И все же, когда он, окончив очередное избиение младенцев и небрежно нарисовав отметки в журнале, начинал свой монолог, я каким-то тайным, болезненным чутьем все острее начинал догадываться, что он говорит, обращаясь… именно ко мне. Ибо возникшая передо мной на страницах отцовских книг ломаная крутая, беспощадная история русских гениев — всех этих сумасшедших, посаженных в остроги, убитых на дуэлях, сгноенных по казармам, — история этих людей оживала в устах Феофана физически — с манерой грассирования или шепелявостью, с чахоточной исступленностью и хмельной безнадежностью. Я физически ощущал бездну их гибели и равнодушие окружающих, о которых Феофан говорил, гримасничая и актерствуя, показывая тоже почти в лицах копеечные заботы обывателей, их муравьиные копошения, их животный страх перед небытием.

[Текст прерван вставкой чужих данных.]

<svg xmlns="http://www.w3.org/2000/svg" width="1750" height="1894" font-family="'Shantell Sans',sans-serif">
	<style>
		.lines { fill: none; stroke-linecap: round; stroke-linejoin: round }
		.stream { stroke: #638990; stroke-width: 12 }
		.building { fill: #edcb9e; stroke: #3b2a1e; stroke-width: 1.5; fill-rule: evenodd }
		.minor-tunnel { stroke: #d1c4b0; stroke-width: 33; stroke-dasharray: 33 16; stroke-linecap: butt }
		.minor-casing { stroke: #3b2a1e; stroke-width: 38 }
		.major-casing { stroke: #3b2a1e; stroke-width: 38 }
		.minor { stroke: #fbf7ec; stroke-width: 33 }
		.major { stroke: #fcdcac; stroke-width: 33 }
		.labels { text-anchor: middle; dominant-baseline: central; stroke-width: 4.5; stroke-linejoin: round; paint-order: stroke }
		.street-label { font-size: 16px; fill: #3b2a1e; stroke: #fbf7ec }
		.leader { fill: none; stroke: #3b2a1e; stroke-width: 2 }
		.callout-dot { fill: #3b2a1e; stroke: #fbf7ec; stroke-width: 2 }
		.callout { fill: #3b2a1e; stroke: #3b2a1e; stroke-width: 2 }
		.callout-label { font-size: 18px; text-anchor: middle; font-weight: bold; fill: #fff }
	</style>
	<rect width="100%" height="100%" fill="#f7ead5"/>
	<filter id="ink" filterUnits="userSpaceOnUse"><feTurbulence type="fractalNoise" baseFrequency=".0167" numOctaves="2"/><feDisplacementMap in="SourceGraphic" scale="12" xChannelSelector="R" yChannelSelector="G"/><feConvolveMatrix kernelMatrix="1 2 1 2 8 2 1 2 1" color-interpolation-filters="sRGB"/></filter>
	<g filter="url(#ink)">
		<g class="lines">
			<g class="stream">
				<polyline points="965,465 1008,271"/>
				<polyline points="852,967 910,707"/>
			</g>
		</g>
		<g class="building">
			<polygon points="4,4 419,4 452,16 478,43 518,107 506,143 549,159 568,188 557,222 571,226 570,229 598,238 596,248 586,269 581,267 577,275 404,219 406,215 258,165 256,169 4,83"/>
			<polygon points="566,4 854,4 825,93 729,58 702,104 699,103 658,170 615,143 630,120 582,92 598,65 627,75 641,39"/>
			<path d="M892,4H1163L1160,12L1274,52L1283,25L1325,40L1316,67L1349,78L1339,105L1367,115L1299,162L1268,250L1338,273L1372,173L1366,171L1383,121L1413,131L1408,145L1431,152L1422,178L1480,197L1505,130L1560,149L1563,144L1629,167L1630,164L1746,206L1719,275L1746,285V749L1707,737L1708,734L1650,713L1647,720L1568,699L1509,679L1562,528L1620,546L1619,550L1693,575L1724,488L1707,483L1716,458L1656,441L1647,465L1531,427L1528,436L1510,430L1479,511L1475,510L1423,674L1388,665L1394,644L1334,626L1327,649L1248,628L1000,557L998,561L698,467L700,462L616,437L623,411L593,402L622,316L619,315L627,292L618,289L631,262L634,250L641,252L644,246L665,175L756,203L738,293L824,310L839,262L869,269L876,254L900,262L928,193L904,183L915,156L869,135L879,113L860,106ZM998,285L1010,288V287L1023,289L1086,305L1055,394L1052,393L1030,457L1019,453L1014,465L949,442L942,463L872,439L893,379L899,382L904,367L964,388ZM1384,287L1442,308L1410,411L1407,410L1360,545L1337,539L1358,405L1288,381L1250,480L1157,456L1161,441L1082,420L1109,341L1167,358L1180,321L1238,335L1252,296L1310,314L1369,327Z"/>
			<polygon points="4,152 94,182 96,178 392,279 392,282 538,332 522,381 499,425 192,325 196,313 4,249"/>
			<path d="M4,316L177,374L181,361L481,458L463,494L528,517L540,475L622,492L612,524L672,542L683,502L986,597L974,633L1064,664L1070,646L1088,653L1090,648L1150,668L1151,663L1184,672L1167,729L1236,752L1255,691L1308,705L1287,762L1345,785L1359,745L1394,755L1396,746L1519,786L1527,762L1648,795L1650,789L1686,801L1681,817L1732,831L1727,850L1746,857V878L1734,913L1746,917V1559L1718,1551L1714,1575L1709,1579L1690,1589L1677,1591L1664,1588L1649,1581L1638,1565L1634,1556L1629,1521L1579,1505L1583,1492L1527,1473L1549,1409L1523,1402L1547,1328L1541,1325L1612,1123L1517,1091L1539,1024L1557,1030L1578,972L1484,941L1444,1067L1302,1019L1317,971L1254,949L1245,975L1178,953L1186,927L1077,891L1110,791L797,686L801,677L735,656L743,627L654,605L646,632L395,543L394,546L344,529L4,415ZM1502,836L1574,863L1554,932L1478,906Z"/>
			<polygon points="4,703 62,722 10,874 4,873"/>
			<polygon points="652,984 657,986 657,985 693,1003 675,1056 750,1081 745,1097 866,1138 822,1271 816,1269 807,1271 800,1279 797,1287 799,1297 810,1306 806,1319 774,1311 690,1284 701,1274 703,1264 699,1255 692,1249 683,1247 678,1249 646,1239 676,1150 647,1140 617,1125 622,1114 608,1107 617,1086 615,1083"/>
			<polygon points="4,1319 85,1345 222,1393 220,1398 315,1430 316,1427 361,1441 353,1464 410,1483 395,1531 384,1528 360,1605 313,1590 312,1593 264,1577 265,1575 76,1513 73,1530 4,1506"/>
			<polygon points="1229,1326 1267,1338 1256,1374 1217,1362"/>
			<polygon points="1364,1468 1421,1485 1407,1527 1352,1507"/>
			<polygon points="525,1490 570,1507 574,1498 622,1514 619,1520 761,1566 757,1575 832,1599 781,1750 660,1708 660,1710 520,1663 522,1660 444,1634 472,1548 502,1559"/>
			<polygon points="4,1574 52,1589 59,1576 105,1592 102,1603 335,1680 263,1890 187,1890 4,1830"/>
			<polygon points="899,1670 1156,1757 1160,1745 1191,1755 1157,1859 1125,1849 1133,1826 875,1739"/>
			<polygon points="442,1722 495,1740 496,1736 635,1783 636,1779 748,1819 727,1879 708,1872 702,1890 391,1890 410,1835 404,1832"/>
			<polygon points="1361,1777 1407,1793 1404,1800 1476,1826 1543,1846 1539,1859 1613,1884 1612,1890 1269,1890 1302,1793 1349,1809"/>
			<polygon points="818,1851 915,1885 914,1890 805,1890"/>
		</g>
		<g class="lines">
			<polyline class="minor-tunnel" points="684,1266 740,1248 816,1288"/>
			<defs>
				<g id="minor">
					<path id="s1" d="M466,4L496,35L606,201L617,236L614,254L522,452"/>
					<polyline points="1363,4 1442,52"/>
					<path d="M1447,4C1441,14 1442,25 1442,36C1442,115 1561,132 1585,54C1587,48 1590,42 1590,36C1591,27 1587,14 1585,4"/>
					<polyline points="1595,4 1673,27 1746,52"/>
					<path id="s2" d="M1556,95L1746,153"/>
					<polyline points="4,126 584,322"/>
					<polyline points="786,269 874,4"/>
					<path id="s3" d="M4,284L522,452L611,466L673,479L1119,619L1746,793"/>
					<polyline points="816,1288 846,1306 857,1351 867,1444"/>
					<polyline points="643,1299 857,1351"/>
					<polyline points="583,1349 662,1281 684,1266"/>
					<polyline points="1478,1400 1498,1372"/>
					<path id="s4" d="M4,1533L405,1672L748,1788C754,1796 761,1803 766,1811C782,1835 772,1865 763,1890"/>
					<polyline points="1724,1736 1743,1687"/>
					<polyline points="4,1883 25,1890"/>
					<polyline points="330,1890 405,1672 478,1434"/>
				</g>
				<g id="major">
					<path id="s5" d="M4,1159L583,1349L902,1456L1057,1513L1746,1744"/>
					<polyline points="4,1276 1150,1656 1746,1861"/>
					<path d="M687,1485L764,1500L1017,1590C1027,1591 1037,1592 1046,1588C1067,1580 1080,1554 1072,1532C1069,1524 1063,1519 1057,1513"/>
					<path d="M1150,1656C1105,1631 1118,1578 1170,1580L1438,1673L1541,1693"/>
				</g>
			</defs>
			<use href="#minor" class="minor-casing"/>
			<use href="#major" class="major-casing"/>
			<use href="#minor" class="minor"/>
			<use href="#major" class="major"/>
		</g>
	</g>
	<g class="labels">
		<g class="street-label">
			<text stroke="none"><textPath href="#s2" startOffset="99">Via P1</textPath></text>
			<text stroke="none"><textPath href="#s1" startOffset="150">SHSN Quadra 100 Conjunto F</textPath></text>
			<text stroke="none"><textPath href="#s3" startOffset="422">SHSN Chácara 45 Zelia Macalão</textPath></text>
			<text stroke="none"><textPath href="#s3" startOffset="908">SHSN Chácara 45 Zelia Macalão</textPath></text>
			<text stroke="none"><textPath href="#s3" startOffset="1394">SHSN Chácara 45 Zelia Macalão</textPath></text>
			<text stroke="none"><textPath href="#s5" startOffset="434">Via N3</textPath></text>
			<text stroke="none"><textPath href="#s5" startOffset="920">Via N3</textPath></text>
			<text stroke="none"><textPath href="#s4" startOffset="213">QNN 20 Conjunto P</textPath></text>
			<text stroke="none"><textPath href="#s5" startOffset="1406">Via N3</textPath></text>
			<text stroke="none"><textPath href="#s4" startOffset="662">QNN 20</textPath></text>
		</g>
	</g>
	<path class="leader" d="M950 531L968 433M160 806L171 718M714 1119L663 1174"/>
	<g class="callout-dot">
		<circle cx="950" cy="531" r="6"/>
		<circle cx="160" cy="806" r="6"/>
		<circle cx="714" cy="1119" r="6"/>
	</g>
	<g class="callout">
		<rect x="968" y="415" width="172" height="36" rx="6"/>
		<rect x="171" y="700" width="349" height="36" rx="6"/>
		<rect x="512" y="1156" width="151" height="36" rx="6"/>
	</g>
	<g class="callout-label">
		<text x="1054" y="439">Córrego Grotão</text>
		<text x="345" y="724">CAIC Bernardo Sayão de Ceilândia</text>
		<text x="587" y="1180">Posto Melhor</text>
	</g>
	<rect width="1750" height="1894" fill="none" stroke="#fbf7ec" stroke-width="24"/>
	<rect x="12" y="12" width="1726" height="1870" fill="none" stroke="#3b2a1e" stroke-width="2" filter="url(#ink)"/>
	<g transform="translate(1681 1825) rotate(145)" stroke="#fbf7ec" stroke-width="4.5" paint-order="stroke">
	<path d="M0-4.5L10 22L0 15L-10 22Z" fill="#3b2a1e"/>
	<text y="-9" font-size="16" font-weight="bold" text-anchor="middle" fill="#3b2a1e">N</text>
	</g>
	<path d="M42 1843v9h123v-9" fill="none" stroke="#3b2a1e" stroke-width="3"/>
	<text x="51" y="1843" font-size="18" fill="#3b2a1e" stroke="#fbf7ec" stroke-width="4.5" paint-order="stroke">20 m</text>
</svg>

Сидя в классе, уставшем от попыток понять желчные пассажи учителя, улавливая ухом, как сзади и сбоку азартным свистящим шепотом играют в «морской бой», я ловил себя на мысли, что смотрю на все это как посторонний. Жалкие, обшарпанные иссиня-вороненые парты, порыжелая от времени и мела унылая доска, мутные, с изломами и трещинами, стекла, за которыми пегий затоптанный снег, гулкий вокзал, надсадно скрежещущие на повороте трамваи — все это в отстраненном и бесцельно обнаженном виде вдруг вставало передо мной, и мне мучительно хотелось плакать от сознания всего этого и хотелось бежать куда глаза глядят, бежать ошалело, до изнеможения, до упаду на то единственное место, что было святым и вечным для меня — на могилу погибшего отца… А где она и есть ли она на белом свете?..

VI

В тот год меня впервые охватило чувство хода времени. Физически крепкий, редко болеющий, я никогда не ощущал ущербности или тоски в смене городских сезонов. Любая пора была хороша: скрипящий свежей капустой снег, парная позеленевшая вода, хрустящая резучая трава… Время было создано для упругих, пахнущих потом мышц, для велосипедных гонок, для лазоревой полированной пленки льда… И вдруг — я ощутил, что живу в маленьком провинциальном городочке, затерянном за Уралом в горловине Сибири. Ощутил, как ничтожно мал и заброшен этот городок от больших стезей — истории, и пронзительным, внезапно обидным чувством наполнилось мое юное сердце.